**Problem to work on**
Without including any images, repeat the data exactly.

**Records for processing**
◆ ◆ ◆ ◆ ◆
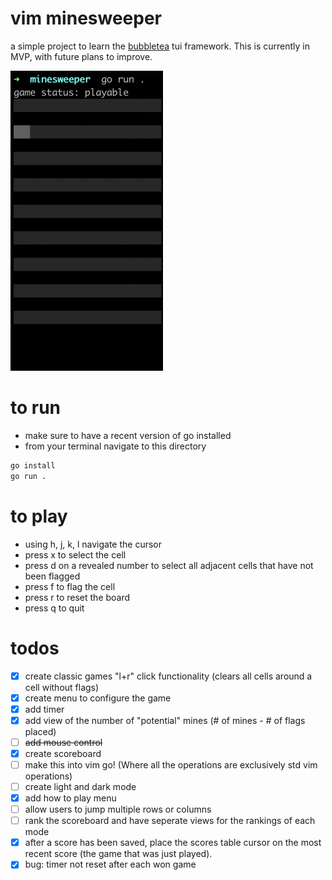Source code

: # vim minesweeper

a simple project to learn the [bubbletea](https://github.com/charmbracelet/bubbletea) tui framework. This is currently in MVP, with future plans to improve.

![](./minesweeper.gif)

# to run
- make sure to have a recent version
of go installed
- from your terminal navigate to this directory  
```bash
go install
go run .
```

# to play
- using h, j, k, l navigate the cursor
- press x to select the cell
- press d on a revealed number to select all adjacent cells that have not been flagged
- press f to flag the cell
- press r to reset the board
- press q to quit

# todos
- [x] create classic games "l+r" click functionality (clears all cells around a cell without flags)
- [x] create menu to configure the game
- [x] add timer
- [x] add view of the number of "potential" mines (# of mines - # of flags placed)
- [ ] ~~add mouse control~~
- [x] create scoreboard
- [ ] make this into vim go! (Where all the operations are exclusively std vim operations)
- [ ] create light and dark mode
- [x] add how to play menu
- [ ] allow users to jump multiple rows or columns
- [ ] rank the scoreboard and have seperate views for the rankings of each mode
- [x] after a score has been saved, place the scores table cursor on the most recent score
      (the game that was just played).
- [x] bug: timer not reset after each won game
◆ ◆ ◆ ◆ ◆
**Task answer**
Source code

: # vim minesweeper

a simple project to learn the [bubbletea](https://github.com/charmbracelet/bubbletea) tui framework. This is currently in MVP, with future plans to improve.

![](./minesweeper.gif)

# to run
- make sure to have a recent version
of go installed
- from your terminal navigate to this directory  
```bash
go install
go run .
```

# to play
- using h, j, k, l navigate the cursor
- press x to select the cell
- press d on a revealed number to select all adjacent cells that have not been flagged
- press f to flag the cell
- press r to reset the board
- press q to quit

# todos
- [x] create classic games "l+r" click functionality (clears all cells around a cell without flags)
- [x] create menu to configure the game
- [x] add timer
- [x] add view of the number of "potential" mines (# of mines - # of flags placed)
- [ ] ~~add mouse control~~
- [x] create scoreboard
- [ ] make this into vim go! (Where all the operations are exclusively std vim operations)
- [ ] create light and dark mode
- [x] add how to play menu
- [ ] allow users to jump multiple rows or columns
- [ ] rank the scoreboard and have seperate views for the rankings of each mode
- [x] after a score has been saved, place the scores table cursor on the most recent score
      (the game that was just played).
- [x] bug: timer not reset after each won game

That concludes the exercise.